[QUOTED PASSAGE]:
The territorial dispute over the Essequibo region between the Bolivarian Republic of Venezuela and the Cooperative Republic of Guyana is filled with multinational oil interests that underlie the course of the case.
Guyana has initiated legal proceedings against Venezuela at the International Court of Justice (ICJ), seeking a final resolution for the contested 159,000 square kilometers of territory. The objective is to formalize the Paris Arbitral Award of 1899, a move contested by Venezuela. According to Venezuela, the United Kingdom, and Guyana itself when it was still a British colony, the Paris Award was a legal fraud based on a political compromise between the UK and the US to deprive Venezuela of a territory that historically always belonged to it. This admission of fraud led to the signing of the Geneva Agreement of 1966 to resolve the Essequibo dispute.
In order to ensure the ICJ rules in its favor, Guyana has the financial support of multinational oil companies, especially ExxonMobil, interested in the oil reserves of the Essequibo region.
Oil, law firms, and money
Among the lawyers hired by Guyana, there is Edward Craven, who operates from London and works for the law firm Matrix Chambers based in London, Brussels, and Geneva. Two other lawyers contracted by Guyana are Juan Pablo Hugues Arthur and Isabella F. Uría, who are based in New York and work for the leading US law firm, Foley Hoag LLP.
The presence of the two influential law firms in the process has been ongoing since before the ICJ announced in 2020 that it has jurisdiction to hear the case.
In addition, Guyana hired a battery of experts including:
- Paul S. Reichler of Foley Hoag,
- Alain Pellet, professor emeritus of the University of Paris Nanterre, former president of the International Law Commission, and member of the Institut de Droit International;
- Queens barrister Philippe Sands, professor of International Law at University College London and barrister of Matrix Chambers.
Both the payment for legal services and the handling of the dispute have been subjects of controversy in Guyana. In December 2017, Carl Greenidge, then foreign minister of Guyana, explained to the Guyanese parliament that between 2016 and 2017 his government had difficulty paying the legal team on time. This caused him to recommend to then President Brigadier David Granger to cover the legal expenses through a disbursement of $15 million of the $18 million the government had received from ExxonMobil in 2016 as a signing bonus for oil exploration contract.
This revelation provoked a political crisis, with questions raised by the opposition and civil society groups about the use of the funds and the handling of the issue.
Who Are the International Court of Justice Judges Handling the Essequibo Case?
Foley Hoag: Big pharma and green capitalism’s million-dollar lobby
Foley Hoag and Guyana were equally happy with the judgment issued on April 6, 2023 by 14 of the 15 judges of the ICJ affirming jurisdiction over Guyana’s claim against Venezuela that the boundary between the two countries was fixed by the Arbitral Award of 1899.
The firm acknowledged in a press release the “assistance” of Craven, Hugues, and Uría, among other lawyers. It also noted the words of Guyanese President Irfaan Ali, who congratulated “the continued commitment and outstanding work” of the legal team.

[REQUIRED TASKS]:
1 – List every expert whom the text on the Essequibo dispute names as hired by Guyana.
2 – Continue the text on the Essequibo dispute, starting after its final sentence.

[DATA EXTRACTS]:
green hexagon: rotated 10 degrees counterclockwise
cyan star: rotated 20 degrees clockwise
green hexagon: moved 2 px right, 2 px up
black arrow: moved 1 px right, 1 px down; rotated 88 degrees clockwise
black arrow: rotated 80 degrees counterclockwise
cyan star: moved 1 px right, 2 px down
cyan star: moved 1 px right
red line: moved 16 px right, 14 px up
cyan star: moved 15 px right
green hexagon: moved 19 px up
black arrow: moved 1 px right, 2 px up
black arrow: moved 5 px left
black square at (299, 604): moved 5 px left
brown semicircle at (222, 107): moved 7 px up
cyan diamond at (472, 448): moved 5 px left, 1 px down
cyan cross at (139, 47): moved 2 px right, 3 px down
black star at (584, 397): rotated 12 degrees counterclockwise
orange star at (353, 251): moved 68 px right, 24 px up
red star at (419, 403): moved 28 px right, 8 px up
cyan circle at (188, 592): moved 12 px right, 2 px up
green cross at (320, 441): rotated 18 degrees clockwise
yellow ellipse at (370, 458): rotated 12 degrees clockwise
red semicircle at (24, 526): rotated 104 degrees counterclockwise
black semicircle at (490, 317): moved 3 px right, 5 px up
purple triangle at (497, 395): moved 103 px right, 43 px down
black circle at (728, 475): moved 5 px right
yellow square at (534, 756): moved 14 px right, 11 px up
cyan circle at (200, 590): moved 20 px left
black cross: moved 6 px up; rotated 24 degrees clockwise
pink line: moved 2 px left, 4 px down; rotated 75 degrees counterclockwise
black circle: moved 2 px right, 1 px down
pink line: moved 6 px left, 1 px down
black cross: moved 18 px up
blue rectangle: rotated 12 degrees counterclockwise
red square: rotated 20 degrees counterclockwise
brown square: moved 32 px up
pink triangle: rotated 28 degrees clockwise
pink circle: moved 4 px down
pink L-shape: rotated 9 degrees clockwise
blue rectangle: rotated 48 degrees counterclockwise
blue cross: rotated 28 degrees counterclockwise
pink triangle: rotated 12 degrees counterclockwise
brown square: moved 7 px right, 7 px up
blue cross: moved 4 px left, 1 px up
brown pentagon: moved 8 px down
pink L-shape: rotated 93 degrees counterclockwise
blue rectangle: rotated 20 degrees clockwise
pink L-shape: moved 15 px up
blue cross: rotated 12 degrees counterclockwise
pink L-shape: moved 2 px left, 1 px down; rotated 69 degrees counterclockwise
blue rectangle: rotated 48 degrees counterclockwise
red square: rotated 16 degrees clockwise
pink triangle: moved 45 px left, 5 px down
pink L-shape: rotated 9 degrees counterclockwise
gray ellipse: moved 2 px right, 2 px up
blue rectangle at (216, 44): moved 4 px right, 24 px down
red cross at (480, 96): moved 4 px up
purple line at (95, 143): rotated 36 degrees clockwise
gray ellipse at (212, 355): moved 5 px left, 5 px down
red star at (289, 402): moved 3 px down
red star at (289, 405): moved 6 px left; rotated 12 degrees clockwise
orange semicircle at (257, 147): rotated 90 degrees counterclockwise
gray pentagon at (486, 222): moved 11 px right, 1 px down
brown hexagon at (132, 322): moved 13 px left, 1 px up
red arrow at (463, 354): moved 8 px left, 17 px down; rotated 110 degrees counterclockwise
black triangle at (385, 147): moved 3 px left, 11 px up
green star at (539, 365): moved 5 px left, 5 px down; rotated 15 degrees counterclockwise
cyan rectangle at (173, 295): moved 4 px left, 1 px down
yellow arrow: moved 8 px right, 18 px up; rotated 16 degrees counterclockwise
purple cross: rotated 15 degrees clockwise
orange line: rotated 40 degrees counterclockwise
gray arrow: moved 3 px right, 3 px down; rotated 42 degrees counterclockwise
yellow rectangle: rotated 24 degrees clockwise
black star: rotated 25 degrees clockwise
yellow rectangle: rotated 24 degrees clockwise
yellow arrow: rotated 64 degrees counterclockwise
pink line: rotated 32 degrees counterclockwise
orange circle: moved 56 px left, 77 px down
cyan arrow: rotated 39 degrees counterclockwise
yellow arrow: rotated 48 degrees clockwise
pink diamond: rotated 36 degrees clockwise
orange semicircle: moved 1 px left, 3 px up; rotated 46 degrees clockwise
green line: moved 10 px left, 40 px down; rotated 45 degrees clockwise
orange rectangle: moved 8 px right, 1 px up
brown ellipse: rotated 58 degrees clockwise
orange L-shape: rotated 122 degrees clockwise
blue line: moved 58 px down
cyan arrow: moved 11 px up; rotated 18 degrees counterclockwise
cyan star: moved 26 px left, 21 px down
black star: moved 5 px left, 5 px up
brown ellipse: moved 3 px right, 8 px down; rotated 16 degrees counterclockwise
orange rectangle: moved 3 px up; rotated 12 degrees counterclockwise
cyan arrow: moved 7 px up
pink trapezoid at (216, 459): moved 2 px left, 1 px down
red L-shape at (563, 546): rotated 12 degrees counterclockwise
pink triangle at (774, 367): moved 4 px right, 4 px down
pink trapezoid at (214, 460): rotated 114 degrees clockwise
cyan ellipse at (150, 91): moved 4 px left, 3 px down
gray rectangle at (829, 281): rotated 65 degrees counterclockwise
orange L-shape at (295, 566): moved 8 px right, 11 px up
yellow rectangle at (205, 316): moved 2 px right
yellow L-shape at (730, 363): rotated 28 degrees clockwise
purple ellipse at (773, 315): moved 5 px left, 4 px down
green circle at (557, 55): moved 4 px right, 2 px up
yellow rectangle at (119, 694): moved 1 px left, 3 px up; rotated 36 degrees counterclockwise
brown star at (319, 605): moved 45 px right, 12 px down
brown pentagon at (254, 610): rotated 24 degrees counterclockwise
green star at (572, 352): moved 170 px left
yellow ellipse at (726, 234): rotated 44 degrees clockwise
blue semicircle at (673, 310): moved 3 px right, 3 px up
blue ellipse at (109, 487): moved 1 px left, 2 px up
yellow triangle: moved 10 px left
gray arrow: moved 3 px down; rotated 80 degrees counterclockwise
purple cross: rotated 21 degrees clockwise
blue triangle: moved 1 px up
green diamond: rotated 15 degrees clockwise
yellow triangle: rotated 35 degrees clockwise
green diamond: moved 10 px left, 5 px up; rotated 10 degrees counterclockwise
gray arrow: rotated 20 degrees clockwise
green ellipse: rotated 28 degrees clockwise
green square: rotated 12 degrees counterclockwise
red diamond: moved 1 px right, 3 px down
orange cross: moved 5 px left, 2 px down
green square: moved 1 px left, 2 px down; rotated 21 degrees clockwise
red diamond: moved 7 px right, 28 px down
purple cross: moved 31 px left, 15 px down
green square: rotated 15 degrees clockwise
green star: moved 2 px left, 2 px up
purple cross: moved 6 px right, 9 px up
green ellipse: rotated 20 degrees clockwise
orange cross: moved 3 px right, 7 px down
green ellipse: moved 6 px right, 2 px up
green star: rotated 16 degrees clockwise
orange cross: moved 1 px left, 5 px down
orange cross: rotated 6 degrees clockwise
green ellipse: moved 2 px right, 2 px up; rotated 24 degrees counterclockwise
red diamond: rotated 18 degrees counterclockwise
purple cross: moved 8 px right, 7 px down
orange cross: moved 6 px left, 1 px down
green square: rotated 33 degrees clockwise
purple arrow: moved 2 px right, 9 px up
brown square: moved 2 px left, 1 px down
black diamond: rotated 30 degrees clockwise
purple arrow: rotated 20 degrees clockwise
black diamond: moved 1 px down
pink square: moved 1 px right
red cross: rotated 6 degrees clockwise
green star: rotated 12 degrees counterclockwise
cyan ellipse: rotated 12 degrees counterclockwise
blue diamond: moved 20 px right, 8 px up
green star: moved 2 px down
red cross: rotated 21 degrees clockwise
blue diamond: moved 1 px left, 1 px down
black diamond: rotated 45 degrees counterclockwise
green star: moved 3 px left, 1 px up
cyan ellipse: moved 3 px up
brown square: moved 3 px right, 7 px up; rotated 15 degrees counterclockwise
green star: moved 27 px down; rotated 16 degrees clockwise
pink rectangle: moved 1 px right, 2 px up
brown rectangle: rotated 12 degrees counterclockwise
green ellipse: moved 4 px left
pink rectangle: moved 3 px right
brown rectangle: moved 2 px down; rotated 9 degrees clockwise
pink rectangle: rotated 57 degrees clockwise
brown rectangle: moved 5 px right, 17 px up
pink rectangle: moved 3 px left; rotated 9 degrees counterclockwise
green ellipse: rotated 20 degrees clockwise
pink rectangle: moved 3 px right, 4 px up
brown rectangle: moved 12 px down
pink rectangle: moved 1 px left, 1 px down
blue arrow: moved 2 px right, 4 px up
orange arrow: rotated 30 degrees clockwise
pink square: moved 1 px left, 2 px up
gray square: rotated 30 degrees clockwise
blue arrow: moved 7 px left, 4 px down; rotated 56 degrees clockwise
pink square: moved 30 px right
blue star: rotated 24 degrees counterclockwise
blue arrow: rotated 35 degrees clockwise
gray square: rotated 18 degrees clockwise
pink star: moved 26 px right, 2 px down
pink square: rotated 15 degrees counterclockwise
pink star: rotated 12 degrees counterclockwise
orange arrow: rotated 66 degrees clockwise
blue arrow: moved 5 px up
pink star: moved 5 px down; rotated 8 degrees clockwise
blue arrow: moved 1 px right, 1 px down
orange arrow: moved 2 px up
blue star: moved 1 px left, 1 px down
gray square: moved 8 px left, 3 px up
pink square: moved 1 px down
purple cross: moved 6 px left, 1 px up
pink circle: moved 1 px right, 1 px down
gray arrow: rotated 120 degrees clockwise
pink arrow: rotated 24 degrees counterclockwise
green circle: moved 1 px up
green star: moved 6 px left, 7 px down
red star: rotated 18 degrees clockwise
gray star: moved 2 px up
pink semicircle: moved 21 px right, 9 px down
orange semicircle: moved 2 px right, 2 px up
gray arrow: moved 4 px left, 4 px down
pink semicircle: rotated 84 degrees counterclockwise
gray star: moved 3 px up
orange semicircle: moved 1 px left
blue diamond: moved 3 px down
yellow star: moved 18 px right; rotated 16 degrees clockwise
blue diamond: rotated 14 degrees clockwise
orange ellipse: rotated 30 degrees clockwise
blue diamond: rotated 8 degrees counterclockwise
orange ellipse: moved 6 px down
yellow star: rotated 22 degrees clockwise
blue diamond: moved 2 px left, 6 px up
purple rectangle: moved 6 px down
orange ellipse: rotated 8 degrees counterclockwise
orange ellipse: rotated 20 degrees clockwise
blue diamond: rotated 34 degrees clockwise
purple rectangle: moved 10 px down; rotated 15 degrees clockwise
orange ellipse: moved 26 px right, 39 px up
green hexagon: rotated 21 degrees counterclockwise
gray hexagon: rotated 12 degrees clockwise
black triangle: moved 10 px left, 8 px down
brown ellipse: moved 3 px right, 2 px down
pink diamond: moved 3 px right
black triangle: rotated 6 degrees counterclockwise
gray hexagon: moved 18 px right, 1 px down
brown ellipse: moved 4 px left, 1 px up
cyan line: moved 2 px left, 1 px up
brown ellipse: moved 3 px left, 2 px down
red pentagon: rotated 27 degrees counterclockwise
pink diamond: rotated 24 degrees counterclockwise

[WRITTEN ANSWERS]:
1 – Paul S. Reichler, Alain Pellet, Philippe Sands

2 –
Foley Hoag is a law firm that employs nearly 300 lawyers and earned almost $500 million in revenue in 2020, according to data from the ProPublica portal, more than double of what it collected in 2019. The firm also received payments in 2010 from pharmaceutical lobbying firms to contact lawmakers in the US House and Senate and prevent the Food and Drug Administration (FDA) from imposing tough new safety restrictions on acetaminophen, the main ingredient in Tylenol. High doses of the drug can cause liver damage and death.
The powerful law firm was also involved in the dispute between more than 1 million people in the United States who work in the fishing industry on the East Coast and Vineyard Wind, an offshore wind energy company. The key person in the case was Amanda Lefton, former director of the Bureau of Ocean Energy Management (BOEM), who in May 2021 gave the green light to a project based on turbines the height of 70-story skyscrapers that would generate 800 megawatts of electricity south of Martha’s Vineyard, Massachusetts. A report underwritten by her admitted that there would be “negative economic impacts to commercial fishing” and that, while fishers will be allowed to do their work within the wind farm boundaries, “the entire 30.6-acre area is likely to be cut off from commercial fishing.”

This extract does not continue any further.